[Dataset entries]
☆ ☆ ☆
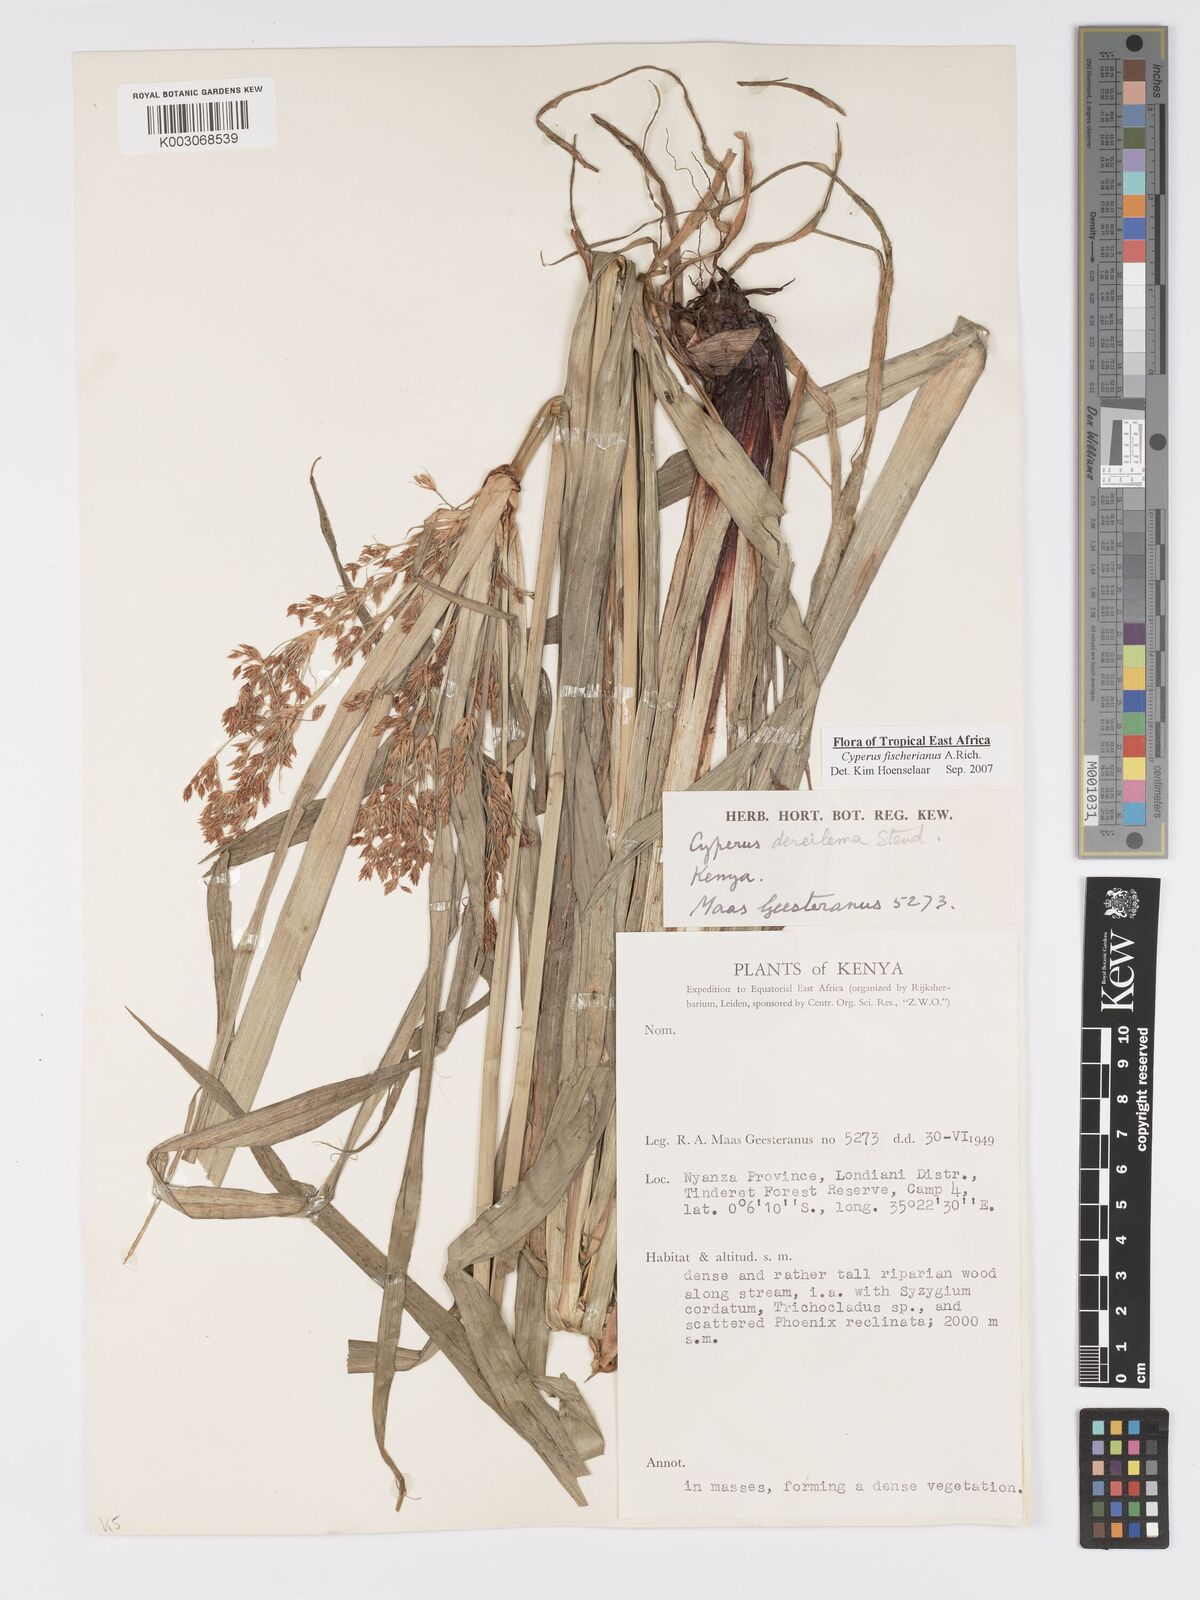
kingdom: Plantae
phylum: Tracheophyta
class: Liliopsida
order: Poales
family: Cyperaceae
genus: Cyperus
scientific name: Cyperus fischerianus
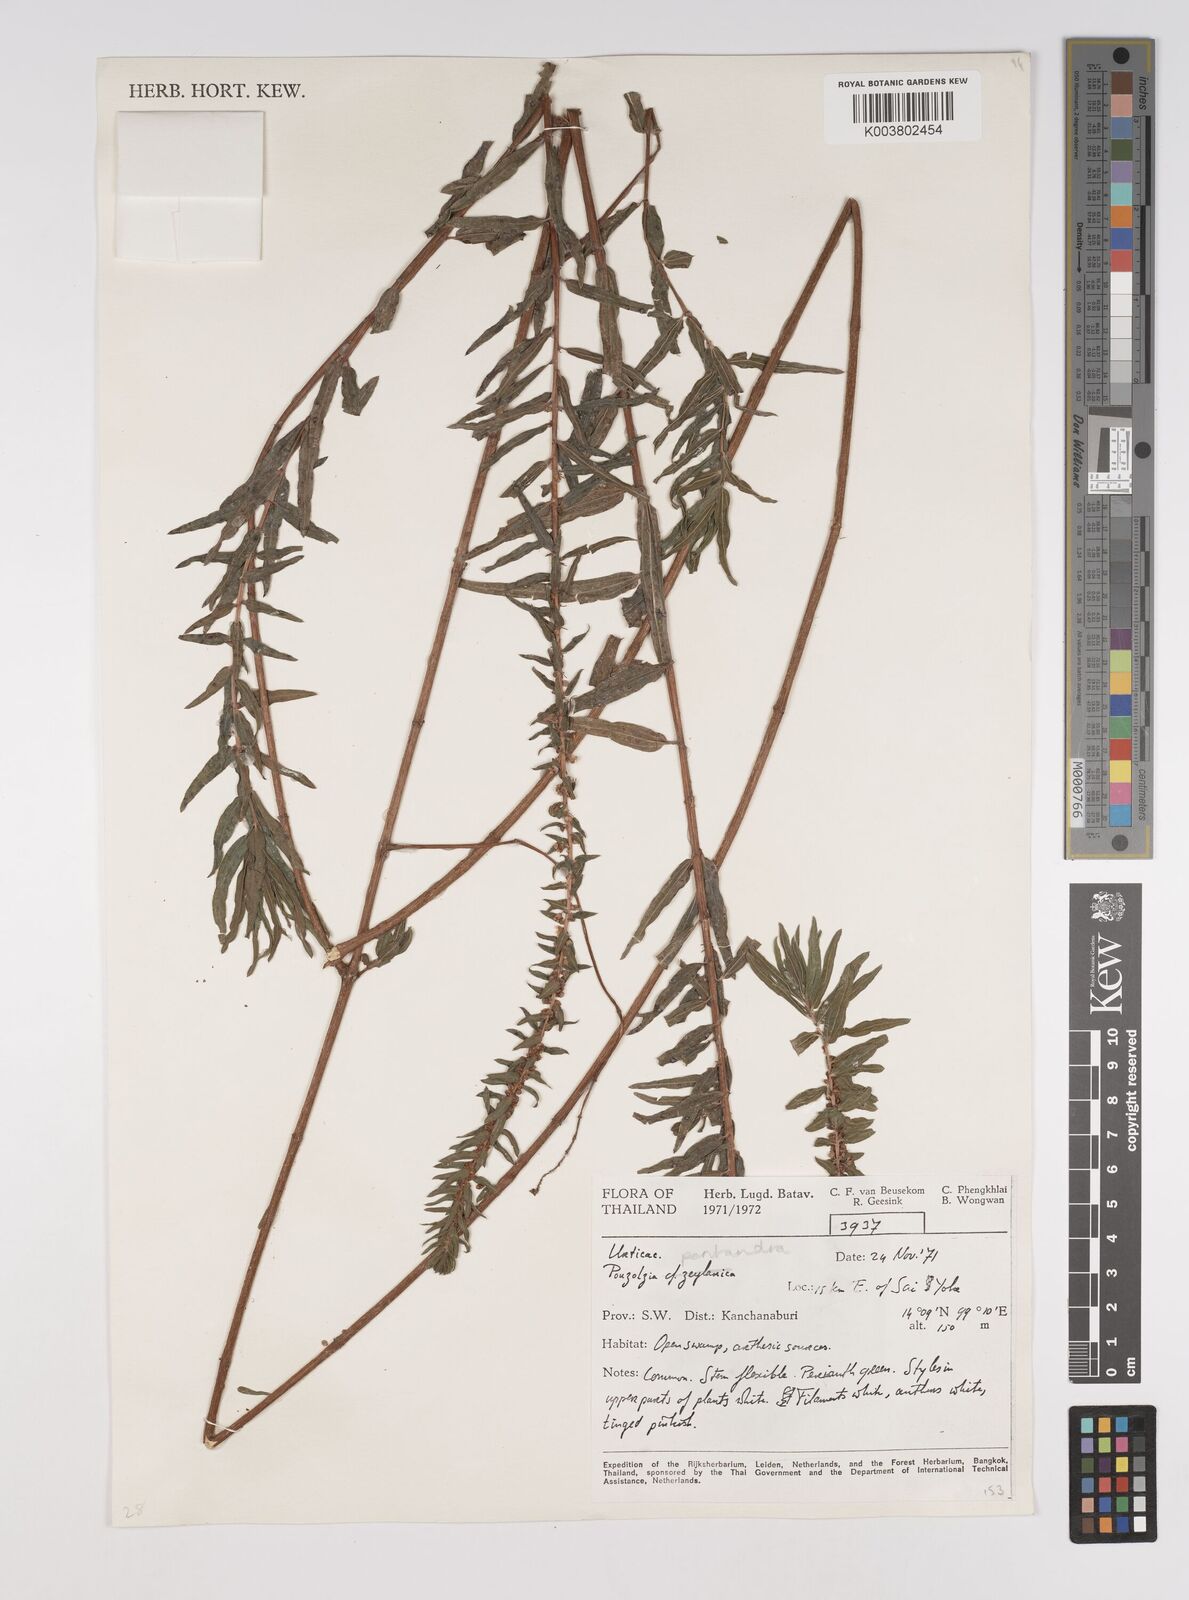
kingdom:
☆ ☆ ☆
* [TASK DIRECTIONS]: Convert every line of the records above into a Markdown table with two columns, Row and Line, and number the rows in order. Omit blank lines and leave the pictures out.

* [SOLVED PROBLEM]:
| Row | Line |
|---|---|
| 1 | kingdom: Plantae |
| 2 | phylum: Tracheophyta |
| 3 | class: Liliopsida |
| 4 | order: Poales |
| 5 | family: Cyperaceae |
| 6 | genus: Cyperus |
| 7 | scientific name: Cyperus fischerianus |
| 8 | kingdom: |